Data records Block Start

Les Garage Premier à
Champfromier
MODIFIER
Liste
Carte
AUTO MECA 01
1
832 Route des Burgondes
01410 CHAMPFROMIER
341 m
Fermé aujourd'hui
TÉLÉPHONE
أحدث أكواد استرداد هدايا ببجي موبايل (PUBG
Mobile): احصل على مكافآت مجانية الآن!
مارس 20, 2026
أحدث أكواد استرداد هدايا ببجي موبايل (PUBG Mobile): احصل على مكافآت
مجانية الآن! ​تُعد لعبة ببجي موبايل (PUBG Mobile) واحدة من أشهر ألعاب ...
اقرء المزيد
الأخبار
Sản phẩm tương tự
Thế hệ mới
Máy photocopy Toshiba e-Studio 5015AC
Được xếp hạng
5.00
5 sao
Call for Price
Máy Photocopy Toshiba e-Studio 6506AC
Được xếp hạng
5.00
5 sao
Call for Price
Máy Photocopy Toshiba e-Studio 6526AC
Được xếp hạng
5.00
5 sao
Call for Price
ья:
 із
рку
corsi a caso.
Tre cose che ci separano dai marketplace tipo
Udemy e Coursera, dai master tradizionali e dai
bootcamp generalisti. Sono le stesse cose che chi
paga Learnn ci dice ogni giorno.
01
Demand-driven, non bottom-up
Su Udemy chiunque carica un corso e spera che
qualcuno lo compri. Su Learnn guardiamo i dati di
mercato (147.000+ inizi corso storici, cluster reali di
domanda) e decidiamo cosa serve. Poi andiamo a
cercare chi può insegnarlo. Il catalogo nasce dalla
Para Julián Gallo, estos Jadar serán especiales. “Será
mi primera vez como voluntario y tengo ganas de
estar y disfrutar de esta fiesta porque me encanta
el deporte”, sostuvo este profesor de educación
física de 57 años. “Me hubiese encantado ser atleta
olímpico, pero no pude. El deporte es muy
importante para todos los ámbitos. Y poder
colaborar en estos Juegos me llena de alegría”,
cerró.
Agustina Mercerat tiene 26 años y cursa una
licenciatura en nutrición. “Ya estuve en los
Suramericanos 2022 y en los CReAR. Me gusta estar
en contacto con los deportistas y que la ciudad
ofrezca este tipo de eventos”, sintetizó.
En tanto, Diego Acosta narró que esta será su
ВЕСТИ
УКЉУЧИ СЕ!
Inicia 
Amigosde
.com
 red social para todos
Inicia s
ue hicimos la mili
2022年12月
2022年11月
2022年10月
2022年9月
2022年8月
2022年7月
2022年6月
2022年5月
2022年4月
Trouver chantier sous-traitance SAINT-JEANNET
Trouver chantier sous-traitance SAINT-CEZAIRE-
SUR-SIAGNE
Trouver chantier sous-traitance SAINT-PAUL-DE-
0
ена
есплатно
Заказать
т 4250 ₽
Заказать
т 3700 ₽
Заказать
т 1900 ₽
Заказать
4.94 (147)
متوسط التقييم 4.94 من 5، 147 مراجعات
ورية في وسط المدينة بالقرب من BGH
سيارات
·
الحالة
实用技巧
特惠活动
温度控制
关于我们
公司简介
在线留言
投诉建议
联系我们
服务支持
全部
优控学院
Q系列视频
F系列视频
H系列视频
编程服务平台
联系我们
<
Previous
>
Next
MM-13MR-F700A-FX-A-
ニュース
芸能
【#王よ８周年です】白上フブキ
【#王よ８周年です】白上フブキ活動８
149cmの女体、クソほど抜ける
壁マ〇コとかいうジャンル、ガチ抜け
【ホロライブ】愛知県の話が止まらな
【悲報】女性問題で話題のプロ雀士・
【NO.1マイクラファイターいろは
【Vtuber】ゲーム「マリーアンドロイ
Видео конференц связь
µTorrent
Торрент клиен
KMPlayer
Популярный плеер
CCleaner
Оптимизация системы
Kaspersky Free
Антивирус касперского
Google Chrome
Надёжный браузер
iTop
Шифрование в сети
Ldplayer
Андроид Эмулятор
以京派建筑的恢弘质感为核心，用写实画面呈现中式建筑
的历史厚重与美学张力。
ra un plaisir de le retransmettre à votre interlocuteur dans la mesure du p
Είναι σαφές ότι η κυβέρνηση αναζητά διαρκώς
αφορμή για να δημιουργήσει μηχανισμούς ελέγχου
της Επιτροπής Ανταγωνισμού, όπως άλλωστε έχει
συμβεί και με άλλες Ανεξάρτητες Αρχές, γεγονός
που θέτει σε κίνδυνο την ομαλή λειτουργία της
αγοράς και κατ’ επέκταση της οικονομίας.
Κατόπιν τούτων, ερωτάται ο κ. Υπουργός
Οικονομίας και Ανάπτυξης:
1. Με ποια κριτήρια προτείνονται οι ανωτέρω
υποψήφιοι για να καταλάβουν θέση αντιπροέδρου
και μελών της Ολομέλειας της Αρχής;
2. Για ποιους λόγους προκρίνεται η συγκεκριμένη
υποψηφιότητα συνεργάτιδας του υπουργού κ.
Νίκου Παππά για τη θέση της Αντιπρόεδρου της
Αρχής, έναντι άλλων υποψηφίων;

Data records Block End

From the records above, copy each line that contains the word "PUBG".

> Answer section
أحدث أكواد استرداد هدايا ببجي موبايل (PUBG
أحدث أكواد استرداد هدايا ببجي موبايل (PUBG Mobile): احصل على مكافآت
مجانية الآن! ​تُعد لعبة ببجي موبايل (PUBG Mobile) واحدة من أشهر ألعاب ...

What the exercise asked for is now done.